Merci pour votre article lumineux.
Un aspect supplémentaire est la reprise en main des chrétiens d'Orient par la Russie.
Une campagne sponsorisée très fortement exige le droit des palestinien à se rendre au Saint Sépulcre
( AED : Aide à l'Eglise en Détresse · Publication suggérée
Aidez les Chrétiens à accéder au Saint Sépulcre. Signez la Pétition ! )
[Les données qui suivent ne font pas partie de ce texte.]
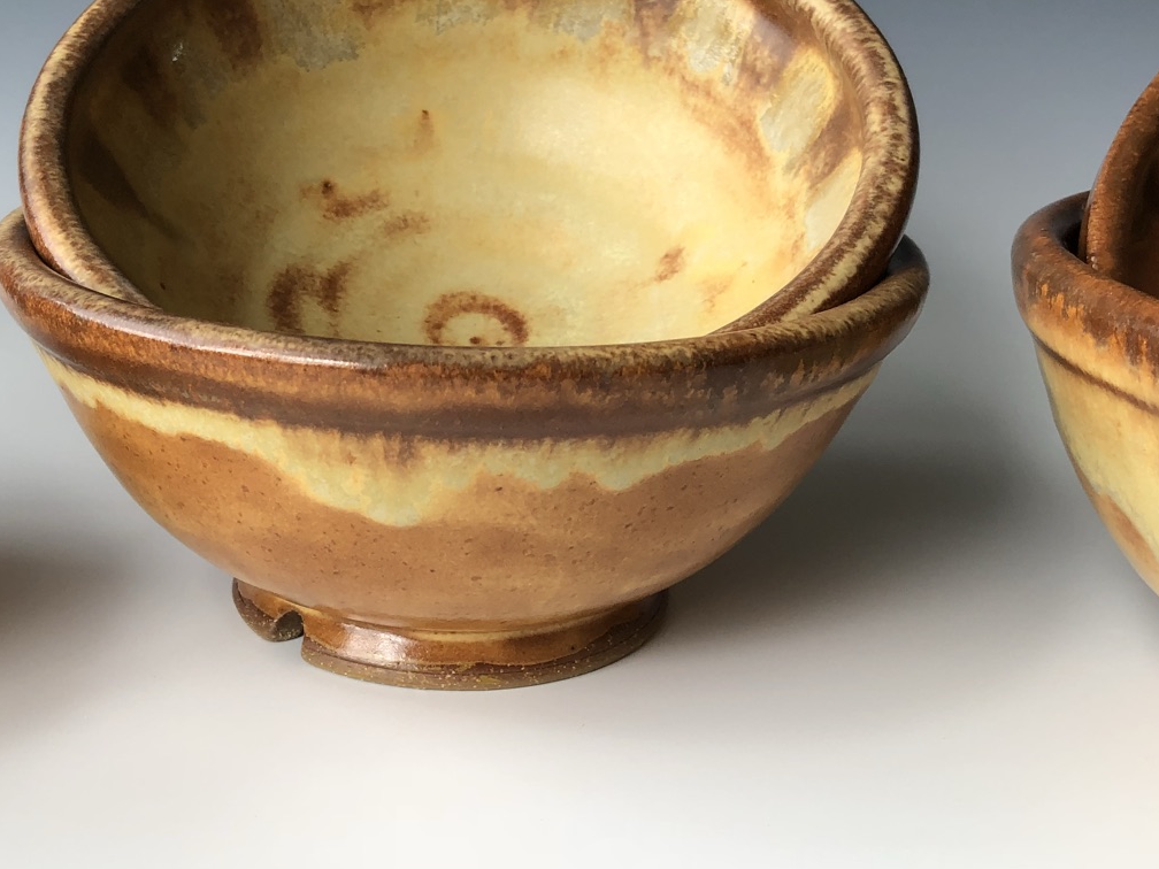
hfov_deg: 38.0
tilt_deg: -16.4
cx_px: 462
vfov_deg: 29.0
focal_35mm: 50
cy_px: 333
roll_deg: -0.8
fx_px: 1674
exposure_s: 1/120
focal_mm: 4
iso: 40
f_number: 1.8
La Russie par le biais des églises orthodoxes reprend la lutte antisémite et antisioniste traditionnelle, cela entre dans son projet global de reconquête du Proche orient en chassant les islamistes pour redonner du poids à l'église "grecque".

Avraham NATAF a dit…

Les Macchabées dans leur lutte contre le royaume Greco-Syrien avaient trouvé un allié lointain, Rome qui devient un voisin, puis un intervenant dans les conflits à l’intérieur du Royaume de Judée, pour établir un protectorat et forcer les Juifs à l'Exil parce qu’ils résistaient à Rome. L'allié américain ne rassure pas.